The once arid land on Loess Plateau has heard the footsteps of
spring: trees and grass have turned green, lambs are bleating and
farmers are busy in their croplands.
Guo Sanren, a farmer born and raised on the wasteland in a
mountain valley in Jungar Banner, north China's
Inner Mongolia Autonomous Region, is astonished.
His hometown is located on the 640,000 sq km Loess Plateau on
the upper and middle reaches of the Yellow River. Unsustainable
farm production and a huge population base used to cause land
erosion that turned local farmlands useless.
Like many locals, Guo used to do odd jobs in cities to feed his
nevertheless destitute family, which had lived in abject poverty
until a World Bank project
was launched in his hometown seven years ago.
"It'd be the same useless land if not for the World Bank loans,"
said Guo, who has returned home to be a farmer again.
In the past seven years, the WB project has improved biology,
planted trees and built roads and other facilities in his hometown.
Guo's family applied for 35,000 yuan (US$4,375) in loans to sink a
well and build greenhouses to plant vegetables. They made 9,000
yuan (US$1,125) in net income the very next year.
Last year alone, the family made more than 35,000 yuan and had a
new house built.
"I never earned that much working in any city," he told Xinhua
Friday.
The Loess Plateau project involves a total investment of 4.2
billion yuan (US$525 million), including US$300 million of WB
loans.
The project has benefited at least 3.2 million people in Inner
Mongolia,
Shanxi Province and
Shaanxi and
Gansu provinces in the northwest, lifting more than 1 million
locals out of abject poverty, said Wang Huanzhu, a WB project
official.
"We've banned pasturing on grasslands, planted trees and grass
and promoted terraced fields on mountains to improve local
biology," said Wang.
The WB project has curbed soil erosion on 920,000 hectares of
land and cut eroded soil by 60 million tons a year.

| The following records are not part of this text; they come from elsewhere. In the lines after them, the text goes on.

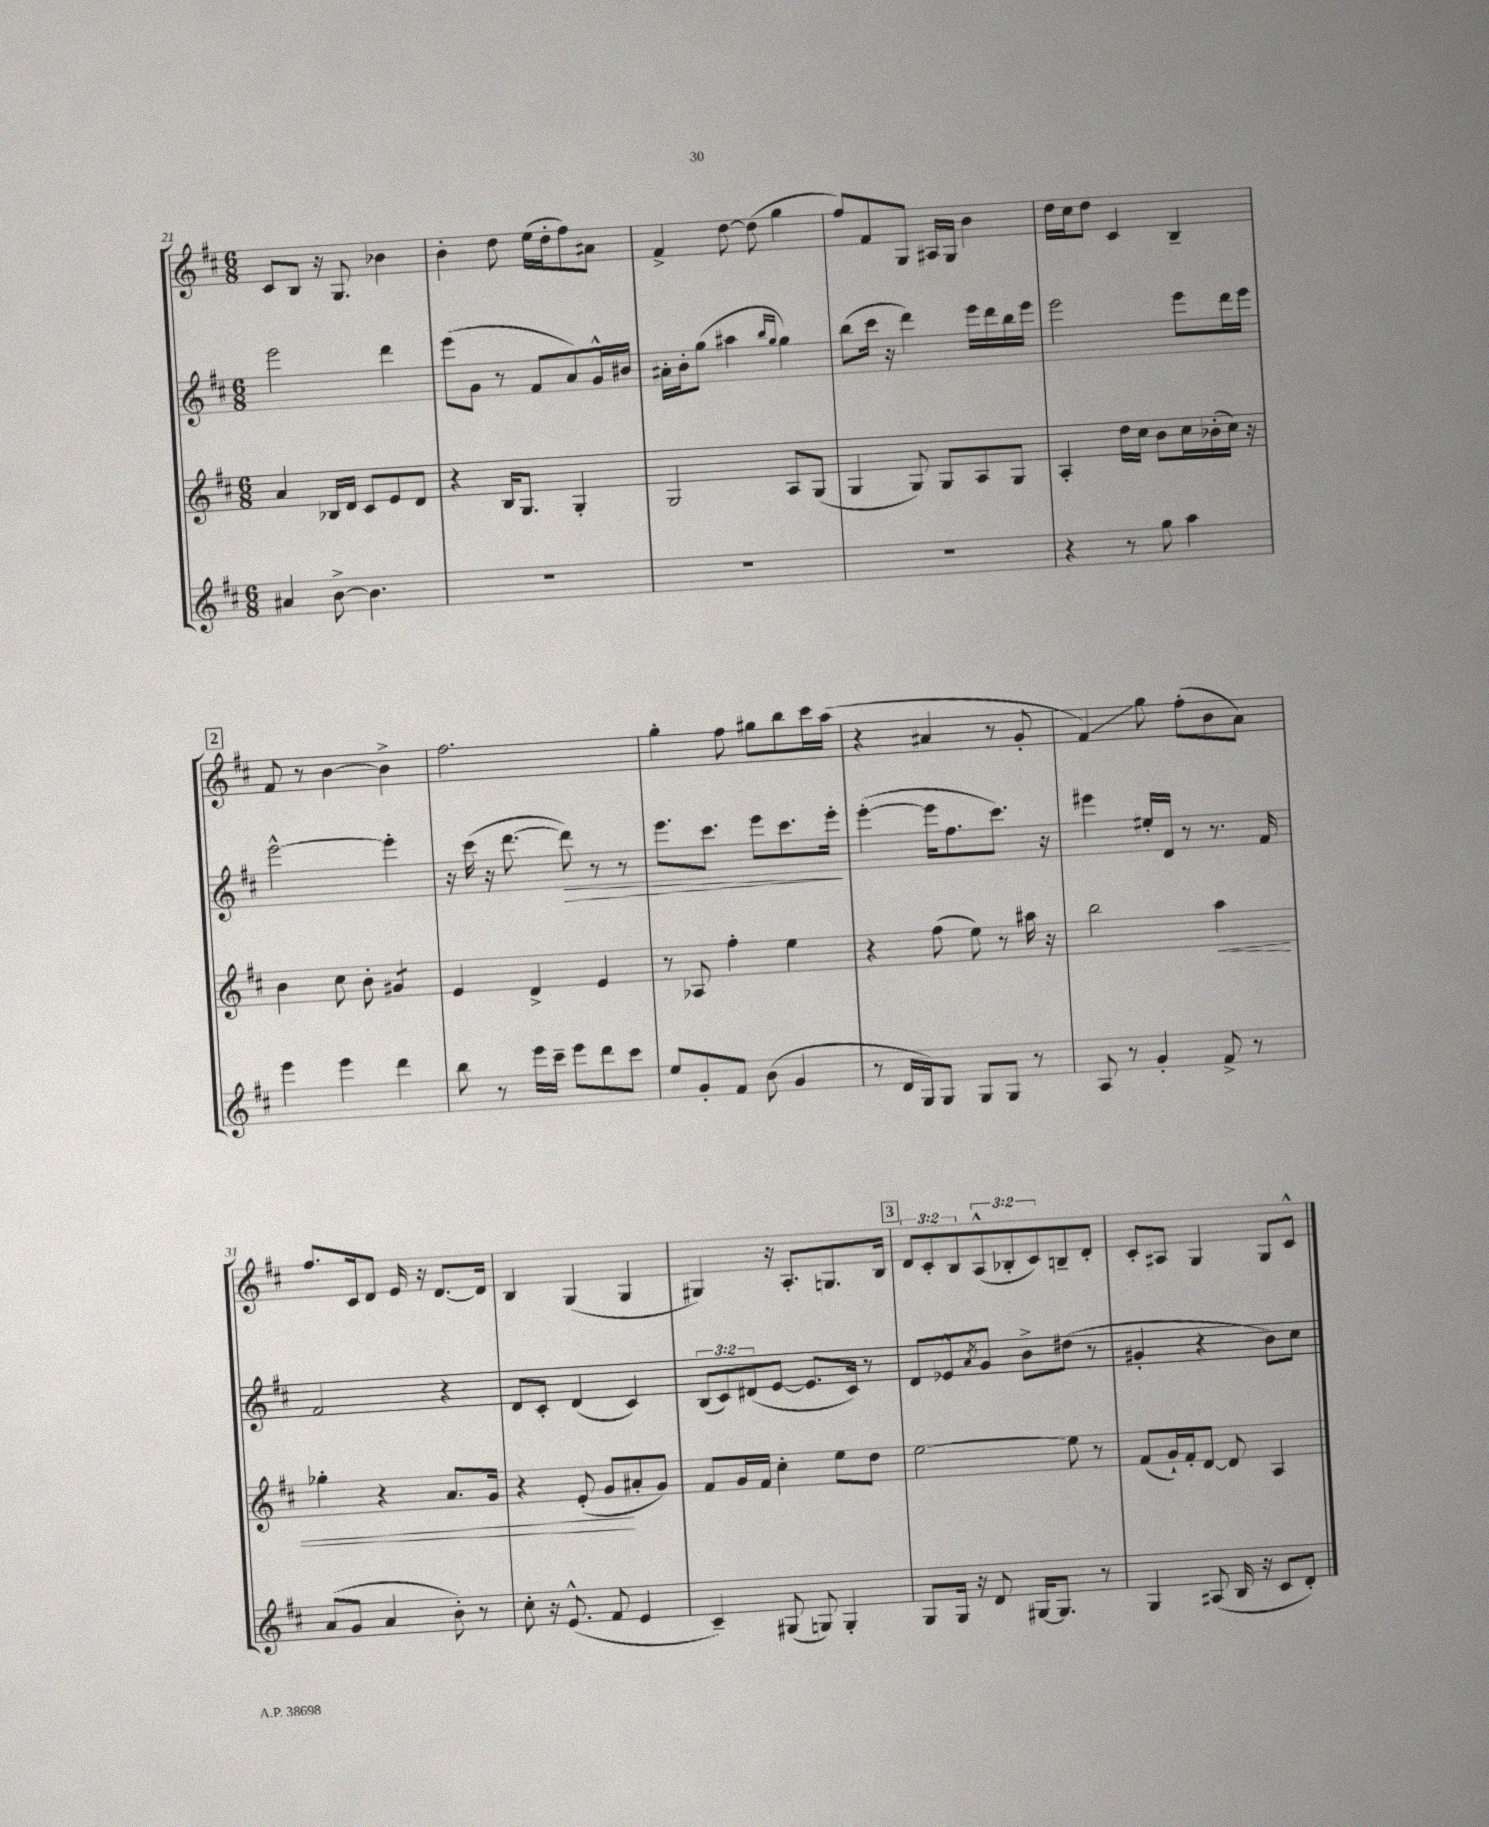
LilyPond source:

<<
\new StaffGroup <<
\new Staff = "s0" {
    \clef treble \key d \major \numericTimeSignature \time 6/8 \override Staff.TupletNumber.text = #tuplet-number::calc-fraction-text
    cis'8 b8 r16 g8. bes'4 |
    b'4-. d''8 e''16( d''16-. fis''8) ais'8 |
    fis'4-> d''8~ d''8( g''4 |
    fis''8) fis'8 g8 ais16 g16 b'4 |
    d''16 cis''16 d''8 cis'4 b4-- |
    \mark \markup { \box "2" } fis'8 r8 b'4~ b'4-> |
    fis''2. |
    g''4-. fis''8 gis''8 b''8 cis'''16 a''16( |
    r4 ais'4 r8 g'8-. |
    fis'4\glissando) g''8 fis''8-.( b'8 a'8) |
    fis''8. cis'16 d'8 e'16 r16 d'8.~ d'16 |
    b4 g4( g4 |
    gis4) r16 a8.-. g8. b16 |
    \mark \markup { \box "3" } \tuplet 3/2 { d'8 cis'8-. b8 } \tuplet 3/2 { a8-^( bes8-. cis'8) } b8-- d'8-. |
    cis'8-. ais8 g4 g8 cis'8-^ \bar "|." |
}
\new Staff = "s1" {
    \clef treble \key d \major \numericTimeSignature \time 6/8 \override Staff.TupletNumber.text = #tuplet-number::calc-fraction-text
    e'''2 d'''4 |
    e'''8( g'8 r8 fis'8 a'8) g'16-^ bis'16 |
    ais'16-. b'16-. g''8( ais''4 \grace { b''16 g''16 } g''4) |
    b''8( cis'''16 r16 d'''4) e'''16 d'''16 b''16 e'''16 |
    e'''2 e'''8 d'''16 e'''16 |
    \mark \markup { \box "2" } e'''2~-^ e'''4-. |
    r16 cis'''16( r16 d'''8.~ d'''8\>) r8 r8 |
    e'''8. cis'''8. e'''8 cis'''8. e'''16-.\! |
    e'''4~-.( e'''16 fis''8. cis'''8.) r16 |
    eis'''4 eis''16-. d'16 r8 r8. fis'16 |
    fis'2 r4 |
    d'8 cis'8-. d'4( cis'4) |
    \tuplet 3/2 { b8( cis'8) dis'8( } e'8~ e'8. cis'16) r8 |
    \mark \markup { \box "3" } d'8 ees'8-^ \acciaccatura { a'8 } g'8 b'8-> dis''8( r8 |
    gis'4-. r4 b'8) cis''8 \bar "|." |
}
\new Staff = "s2" {
    \clef treble \key d \major \numericTimeSignature \time 6/8
    a'4 bes16 d'16 cis'8 e'8 d'8 |
    r4 b16 g8. g4-. |
    g2 a8 g8( |
    g4 g8) g8 a8 g8 |
    a4-. d''16 cis''16 b'8 cis''16 bes'16-.( cis''16) r16 |
    \mark \markup { \box "2" } b'4 cis''8 b'8-. gis'4:8 |
    e'4 d'4-> e'4 |
    r8 aes8 fis''4-. e''4 |
    r4 fis''8( e''8) r8 ais''16 r16 |
    b''2 a''4\< |
    ges''4-. r4 a'8. g'16 |
    r4 e'8-.( g'8\! ais'8-. g'8) |
    fis'8 g'16 fis'16 cis''4-. e''8 d''8 |
    \mark \markup { \box "3" } e''2~ e''8 r8 |
    fis'8( g'16-!) fis'16-. d'8~ d'8 a4 \bar "|." |
}
\new Staff = "s3" {
    \clef treble \key d \major \numericTimeSignature \time 6/8
    ais'4 b'8~-> b'4. |
    R2. |
    R2. |
    R2. |
    r4 r8 g''8 a''4 |
    \mark \markup { \box "2" } e'''4 e'''4 d'''4 |
    b''8 r8 e'''16 cis'''16-- e'''8 d'''8 cis'''8 |
    e''8 g'8-. fis'8 b'8( g'4 |
    r8 d'16 g16) g8 g8 g8 r8 |
    a8 r8 g'4-. fis'8-> r8 |
    a'8( g'8 a'4 b'8-.) r8 |
    cis''8-. r16 e'8.-^( fis'8 e'4 |
    cis'4--) gis8( g8) g4-. |
    \mark \markup { \box "3" } g8 g16 r16 d'8 gis16~ gis8. r8 |
    g4 ais8( b16 r16 cis'8 d'8-.) \bar "|." |
}
>>
>>
\layout { \context { \Score currentBarNumber = #21 } }
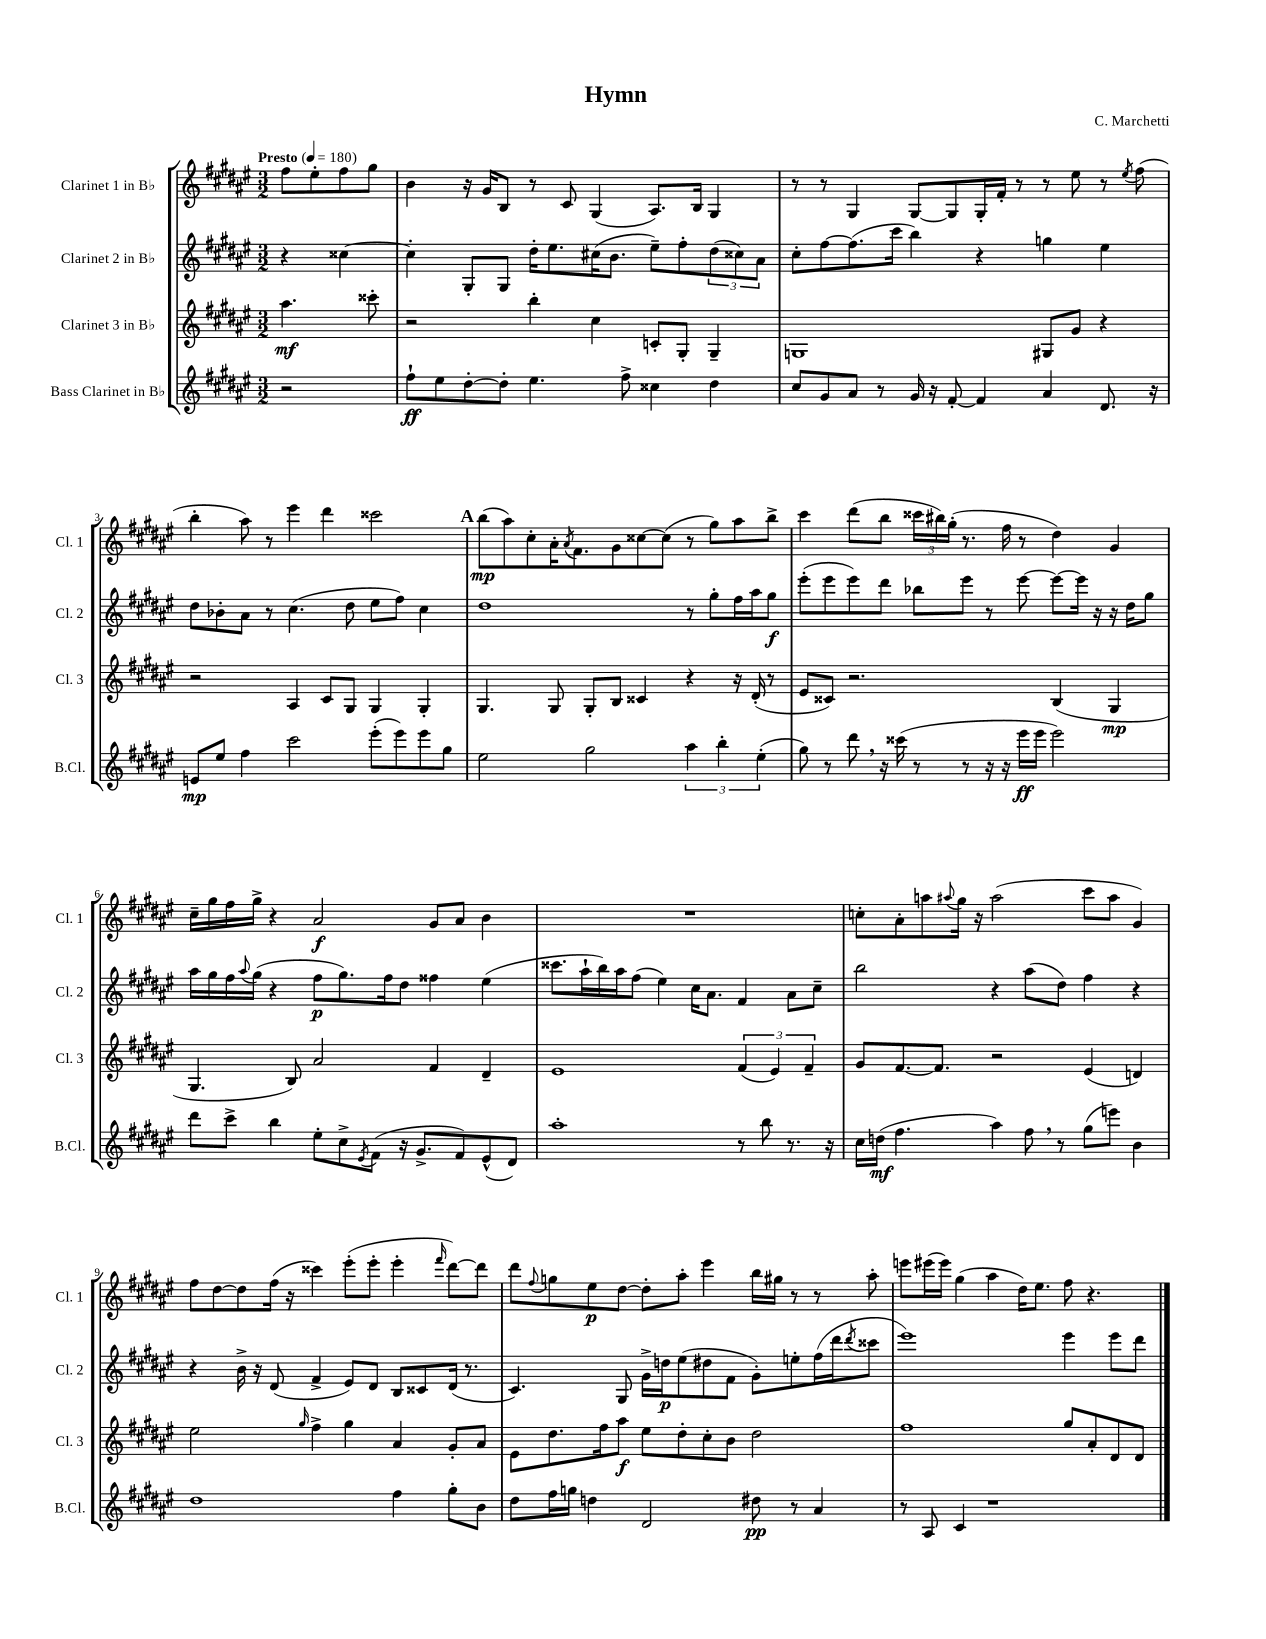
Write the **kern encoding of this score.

**kern	**kern	**kern	**kern
*staff4	*staff3	*staff2	*staff1
*clefG2	*clefG2	*clefG2	*clefG2
*k[f#c#g#d#a#e#]	*k[f#c#g#d#a#e#]	*k[f#c#g#d#a#e#]	*k[f#c#g#d#a#e#]
*M3/2	*M3/2	*M3/2	*M3/2
*MM180	*MM180	*MM180	*MM180
2r	4.aa#	4r	8ff#
.	.	.	8ee#'
.	.	[4cc##	8ff#
.	8ccc##'	.	8gg#
=	=	=	=
8ff#`	2r	4cc##']	4b
8ee#	.	.	.
[8dd#'	.	8G#'	16r
.	.	.	16g#
8dd#']	.	8G#	8B
4.ee#	4bb'	16dd#'	8r
.	.	8.ee#	.
.	.	.	8c#
.	4cc#	(16cc#	(4G#
.	.	8.b	.
8ff#^	.	.	.
4cc##	8c'	8ee#~)	8.A#)
.	8G#'	8ff#'	.
.	.	.	16B
4dd#	4G#~	(12dd#	4G#
.	.	12cc##)	.
.	.	12a#	.
=	=	=	=
8cc#	1G	8cc#'	8r
8g#	.	[8ff#	8r
8a#	.	(8.ff#]	4G#
8r	.	.	.
.	.	16ccc#	.
16g#	.	4bb)	[8G#
16r	.	.	.
[8f#'	.	.	8G#]
4f#]	.	4r	16G#'
.	.	.	16f#'
.	.	.	8r
4a#	8G#	4gg	8r
.	8g#	.	8ee#
8.d#	4r	4ee#	8r
.	.	.	8qee#
.	.	.	(8ff#
16r	.	.	.
=	=	=	=
8e	2r	8dd#	4bb'
8ee#	.	8b-'	.
4ff#	.	8a#	8aa#)
.	.	8r	8r
2ccc#	4A#	(4.cc#	4eee#
.	8c#	.	4ddd#
.	8G#	8dd#	.
(8eee#'	4G#	8ee#	2ccc##
8eee#)	.	8ff#)	.
8eee#	4G#'	4cc#	.
8gg#	.	.	.
=	=	=	=
2ee#	4.G#	1dd#	(8bb
.	.	.	8aa#)
.	.	.	8cc#'
.	8G#	.	16a#'
.	.	.	8qa#
.	.	.	8.f#
2gg#	8G#'	.	.
.	8B	.	8g#
.	4c##	.	[8cc##
.	.	.	(8cc##]
6aa#	4r	8r	8r
.	.	8gg#'	8gg#)
6bb'	.	.	.
.	16r	16ff#	8aa#
.	(16d#'	16aa#	.
(6ee#'	.	.	.
.	8r	8gg#	8bb^
=	=	=	=
8gg#)	8e#	(8eee#'	4ccc#
8r	8c##)	8eee#	.
8ddd#	2.r	8eee#)	(8ddd#
16r	.	8ddd#	8bb
(16ccc##	.	.	.
8r	.	8bb-	24ccc##
.	.	.	24bb#)
.	.	.	(24gg#'
8r	.	8eee#	8.r
16r	.	8r	.
16r	.	.	16ff#
16eee#	.	[8eee#	8r
16eee#	.	.	.
2eee#)	(4B	8eee#_	4dd#)
.	.	16eee#]	.
.	.	16r	.
.	4G#	16r	4g#
.	.	16dd#	.
.	.	8gg#	.
=	=	=	=
8ddd#	4.G#	16aa#	16cc#~
.	.	16gg#	16gg#
8ccc#^	.	16ff#	16ff#
.	.	8qqaa#	.
.	.	(16gg#	16gg#^
4bb	.	4r	4r
.	8B)	.	.
8ee#'	2a#	8ff#	2a#
8cc#^	.	8.gg#)	.
8qe#	.	.	.
(8f#	.	.	.
.	.	16ff#	.
16r	.	8dd#	.
8.g#^	.	.	.
.	4f#	4ff##	8g#
8f#)	.	.	8a#
(8e#^^	4d#~	(4ee#	4b
8d#)	.	.	.
=	=	=	=
1aa#'	1e#	8.ccc##	1.r
.	.	16aa#`	.
.	.	16bb)	.
.	.	16aa#	.
.	.	(8ff#	.
.	.	4ee#)	.
.	.	16cc#	.
.	.	8.a#	.
8r	(6f#	4f#	.
8bb	.	.	.
.	6e#)	.	.
8.r	.	8a#	.
.	6f#~	.	.
.	.	8cc#~	.
16r	.	.	.
=	=	=	=
16cc#	8g#	2bb	8cc'
(16dd	.	.	.
4.ff#	[8.f#	.	8a#'
.	.	.	8aa
.	8.f#]	.	.
.	.	.	8qqaa#
.	.	.	16gg#
.	.	.	16r
4aa#)	2r	4r	(2aa#
8ff#	.	(8aa#	.
8r	.	8dd#)	.
(8gg#	(4e#	4ff#	8ccc#
8eee)	.	.	8aa#
4b	4d)	4r	4g#)
=	=	=	=
1dd#	2ee#	4r	8ff#
.	.	.	[8dd#
.	.	16b^	8dd#]
.	.	16r	.
.	.	(8d#	(16ff#
.	.	.	16r
.	16qqgg#	.	.
.	4ff#^	4f#^	4ccc##)
.	4gg#	8e#)	(8eee#'
.	.	8d#	8eee#'
4ff#	4a#	8B	4eee#'
.	.	8c##	.
.	.	.	16qqfff#
8gg#'	8g#'	(16d#	[8ddd#)
.	.	8.r	.
8b	8a#	.	8ddd#]
=	=	=	=
8dd#	8e#	4.c#)	8ddd#
.	.	.	8qqff#
16ff#	8.dd#	.	8gg
16gg	.	.	.
4dd	.	.	8ee#
.	16ff#	.	.
.	8aa#	8G#	[8dd#
2d#	8ee#	16g#^	8dd#']
.	.	16dd	.
.	8dd#'	(8ee#	8aa#'
.	8cc#'	8dd#	4eee#
.	8b	8f#	.
8dd#	2dd#	8g#')	16bb
.	.	.	16gg#
8r	.	8ee'	8r
4a#	.	(16ff#	8r
.	.	16ddd#	.
.	.	8qddd#	.
.	.	8ccc##	8aa#'
=	=	=	=
8r	1ff#	1eee#)	8eee
8A#	.	.	(16eee#
.	.	.	16eee#)
4c#	.	.	(4gg#
1r	.	.	4aa#
.	.	.	16dd#)
.	.	.	8.ee#
.	8gg#	4eee#	8ff#
.	8a#'	.	4.r
.	8d#	8eee#	.
.	8d#	8ddd#	.
==	==	==	==
*-	*-	*-	*-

It also increased the net per-capita income of local farmers to
1,624 yuan (US$200) from 585 yuan (US$73). By the end of 2005, the
number of needy households had been reduced from 256,000 to 66,000,
with only 12 percent of the locals still living below the poverty
line, as against 39 percent reported in 1999.
The project has been praised by former WB president James
Wolfensohn as one of the best projects ever implemented in the
world.
"With terraced fields and new irrigation systems, our unit yield
of wheat has doubled and we can make at least around US$190 more
than before in each hectare of cropland," said Zhang Kejian, a
farmer in Jixian county, north China's Shanxi Province.